23 GP60 B units were built, all for Santa Fe. Taking advantage of the cabless configuration, the dynamic brake equipment on the GP60B was moved forward and away from the prime mover. Santa Fe 325–347 were the only GP60Bs. Most of these remain in service with BNSF; one of them, GP60B 347, was rebuilt into a standard GP60 by applying the cab of a Union Pacific SD40-2 to the locomotive in 2010.

Rio Grande's first (and last) 60 series units were GP60s 3154–3156, built to SP specs in May 1990.

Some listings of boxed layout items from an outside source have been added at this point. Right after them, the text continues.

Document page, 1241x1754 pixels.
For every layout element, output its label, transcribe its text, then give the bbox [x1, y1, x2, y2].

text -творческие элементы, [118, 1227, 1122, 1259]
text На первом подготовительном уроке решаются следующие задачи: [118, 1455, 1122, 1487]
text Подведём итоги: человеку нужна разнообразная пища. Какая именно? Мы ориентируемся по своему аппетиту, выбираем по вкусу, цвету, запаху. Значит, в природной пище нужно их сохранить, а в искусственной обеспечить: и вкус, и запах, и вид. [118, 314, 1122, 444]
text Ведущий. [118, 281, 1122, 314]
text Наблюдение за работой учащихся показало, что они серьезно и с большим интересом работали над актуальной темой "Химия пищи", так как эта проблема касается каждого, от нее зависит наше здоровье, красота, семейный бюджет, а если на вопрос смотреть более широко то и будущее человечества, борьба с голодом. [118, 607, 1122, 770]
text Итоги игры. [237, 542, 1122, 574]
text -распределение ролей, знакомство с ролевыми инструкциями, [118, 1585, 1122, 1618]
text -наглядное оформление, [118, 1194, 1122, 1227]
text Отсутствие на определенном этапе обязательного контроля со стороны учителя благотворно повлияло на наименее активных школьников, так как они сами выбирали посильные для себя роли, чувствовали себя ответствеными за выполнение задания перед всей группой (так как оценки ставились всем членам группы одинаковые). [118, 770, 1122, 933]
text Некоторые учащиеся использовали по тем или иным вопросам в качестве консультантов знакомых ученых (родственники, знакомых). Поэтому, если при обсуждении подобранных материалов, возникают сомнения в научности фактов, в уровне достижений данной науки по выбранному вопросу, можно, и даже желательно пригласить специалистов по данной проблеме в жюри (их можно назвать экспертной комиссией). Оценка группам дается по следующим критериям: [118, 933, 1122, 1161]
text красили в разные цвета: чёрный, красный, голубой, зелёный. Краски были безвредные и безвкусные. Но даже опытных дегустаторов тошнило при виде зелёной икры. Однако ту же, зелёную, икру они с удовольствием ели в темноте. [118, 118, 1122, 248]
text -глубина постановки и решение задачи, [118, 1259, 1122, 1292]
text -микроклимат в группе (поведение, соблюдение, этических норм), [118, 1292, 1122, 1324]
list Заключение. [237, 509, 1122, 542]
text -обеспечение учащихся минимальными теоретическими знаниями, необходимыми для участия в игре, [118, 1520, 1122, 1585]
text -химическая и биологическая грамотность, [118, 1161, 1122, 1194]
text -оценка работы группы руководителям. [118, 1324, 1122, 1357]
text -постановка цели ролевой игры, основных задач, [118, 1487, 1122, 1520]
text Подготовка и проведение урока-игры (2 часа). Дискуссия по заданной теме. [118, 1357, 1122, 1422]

Southern Pacific purchased the first, last, and largest fleet of GP60s, ordering 195 units between December 1987 and February 1994. Nearly half of the SP Fleet was lettered for subsidiary Cotton Belt, but an even hundred were directly Southern Pacific.

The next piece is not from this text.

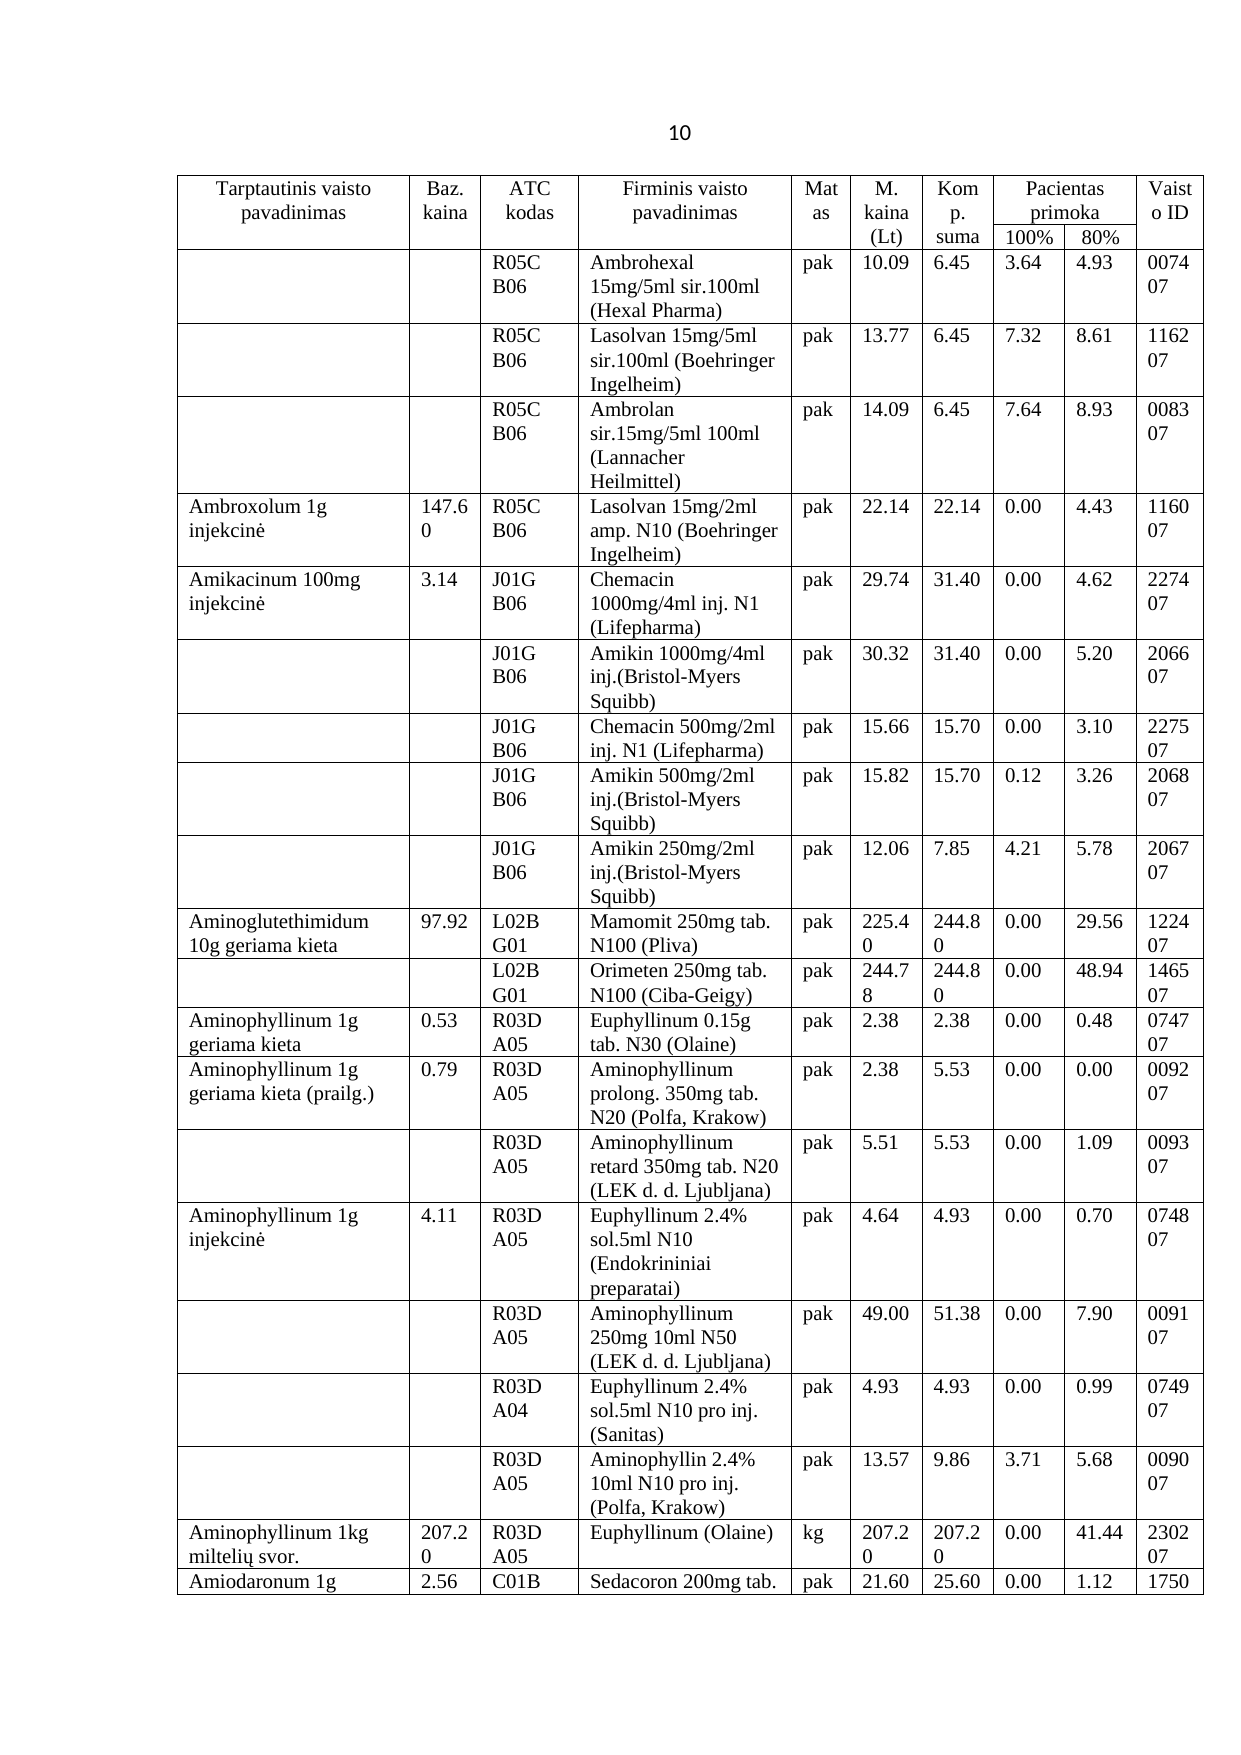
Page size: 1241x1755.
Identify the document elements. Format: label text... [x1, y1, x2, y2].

Two units built for the Texas Mexican Railway were returned to lessor Helm Financial after Kansas City Southern acquired the "Tex Mex". The pair operated for a while in lease service on CSX, then were briefly on the roster of the Vermont Railway System (VRS) as its 381–382 before that carrier deemed them unsuitable for its operations. 381 was even repainted into VRS red and white before being returned to Helm in 2004. These units were then sold to BNSF as No. 168 and No. 169.

== Original owners ==

EMD GP60 orders
| Railroad | Quantity | Road numbers | Notes |
| Atchison, Topeka and Santa Fe Railway | 40 | 4000–4039 | To BNSF 8700–8730, 8732–8739 (ATSF 4031 wrecked and retired); to BNSF 159–197 in 2014 |
| U.S. Department of Energy (SROX) | 1 | 106 | Used at the Savannah River Site near Aiken, South Carolina. |
| Denver and Rio Grande Western Railroad | 3 | 3154–3156 | Now owned by Union Pacific Railroad and renumbered UP 1900–1902. 1900-1901 later renumbered 1168 and 1081 respectively. |
| EMDX | 3 | EMD 5–7 | GP60 Demonstrators with aerodynamic cab. Now owned by CSX Transportation and numbered CSXT 6897–6899. |
| Norfolk Southern | 50 | 7101–7150 | 7100 was originally 7117. The unit was involved in a fatal accident in which the conductor was killed, and after being repaired in July 1998, at the request of the victim's family that NS no longer use that number, was renumbered NS 7100. Units 7137, 7138, and 7143 were damaged when NS train 226 rear-ended another NS train. 7137 was destroyed. 7143 was later scrapped, but 7138 was repaired and placed into service. |
| Southern Pacific Railroad | 100 | 9600–9619, 9715–9794 | Now with Union Pacific Railroad and renumbered UP 1902–1921, 2015–2097. Now numbered 1000-1171 (some reclassified as GP62). #9794 was the last domestic EMD GP-Series unit built for any railroad. |
| St. Louis Southwestern Railway | 95 | 9620–9714 | Now with Union Pacific Railroad and renumbered UP 1962, 1984–1987, 1990–1993, 1997–2000, 2003–2014. Now numbered 1004-1170. (some reclassified as GP62) |
| Texas Mexican Railway | 2 | 869–870 | Later Helm Financial and renumbered HLCX 7700–7701. Both leased to the Vermont Rail System in February 2002 with 7700 being renumbered Vermont Railway 381 and 7701 being renumbered Green Mountain Railroad 382. Both returned and HLCX and renumbered back to 7700–7701 in September 2004. Sold to BNSF 168 & 169 in August 2011, renumbered 198–199 in 2014. |
EMD GP60B orders
| Atchison, Topeka and Santa Fe Railway | 23 | 325–347 | Now with BNSF Railway as BNSF 325–346 (347 rebuilt in 2010 with a cab from an SD40-2 and is now BNSF 170 and later “BN” 200, later changed to BNSF 200). |
EMD GP60M orders
| Atchison, Topeka and Santa Fe Railway | 63 | 100–162 | Now with BNSF Railway as BNSF 100–162 (142, 144, 148, and 152 wrecked and retired); BNSF 159–162 renumbered to 142, 144, 158, and 152 in 2014. All rebuilt to GP60M-3. |
| Totals | 380 |  |  |

==Rebuilds==
Between 2019 and 2023, many Union Pacific GP60s underwent the GP60E rebuild project at its Downing B. Jenks shops North Little Rock, Arkansas. As of July 2026, UP rosters 33 GP60E rebuilds. In addition, UP has 16 "GP62" rebuilds, which were overhauled for easier long hood forward operation through the additions of features such as rear ditch lights. As of July 2026, UP rosters 16 GP62 rebuilds.